• [Exercise text]:
........

Five Clips That Prove We’ve Never Gotten Over Nosferatu

A still from Nosferatu (1922), presented by LA Opera at Ace Hotel

A still from Nosferatu (1922), presented by LA Opera at Ace Hotel

Vampire films have been around forever. One of the earliest was Nosferatu (1922). A visually striking and influential film (a product of director F.W. Murnau’s collaboration with outré graphic designer/illustrator Albin Grau), we’ve never really forgotten this influential piece. The titular character is a rodent-like vampire designed with severe lines and angles. His dome-like bald head contrasts with the almost architectural extensions of his ears and fingers. Actor Max Schreck needed minimal movement to characterize this monstrous take on novelist Bram Stoker’s suave and debonair Dracula. The hauntingly effective character design would go on to influence generations of filmmakers and will likely never stop doing so.

Before seeing our presentation of the classic 1922 Nosferatu at the Ace Hotel, check out five of the more memorable tributes to the Nosferatu character design selected by one of our resident horror experts, Keith Rainville.

Nosferatu the Vampyre (1979)

........

• [Source material]:
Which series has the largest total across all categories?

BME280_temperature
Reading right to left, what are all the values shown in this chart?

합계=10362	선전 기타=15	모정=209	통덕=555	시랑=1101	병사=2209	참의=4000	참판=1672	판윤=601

........

• [Tasks to carry out]:
1/ According to the Nosferatu article, which actor portrayed the title vampire in the 1922 film?
2/ Reproduce verbatim the portion of the Nosferatu article between "Vampire films have" and "stop doing so.", inclusive.

• [Answers provided]:
1/ Max Schreck

2/
Vampire films have been around forever. One of the earliest was Nosferatu (1922). A visually striking and influential film (a product of director F.W. Murnau’s collaboration with outré graphic designer/illustrator Albin Grau), we’ve never really forgotten this influential piece. The titular character is a rodent-like vampire designed with severe lines and angles. His dome-like bald head contrasts with the almost architectural extensions of his ears and fingers. Actor Max Schreck needed minimal movement to characterize this monstrous take on novelist Bram Stoker’s suave and debonair Dracula. The hauntingly effective character design would go on to influence generations of filmmakers and will likely never stop doing so.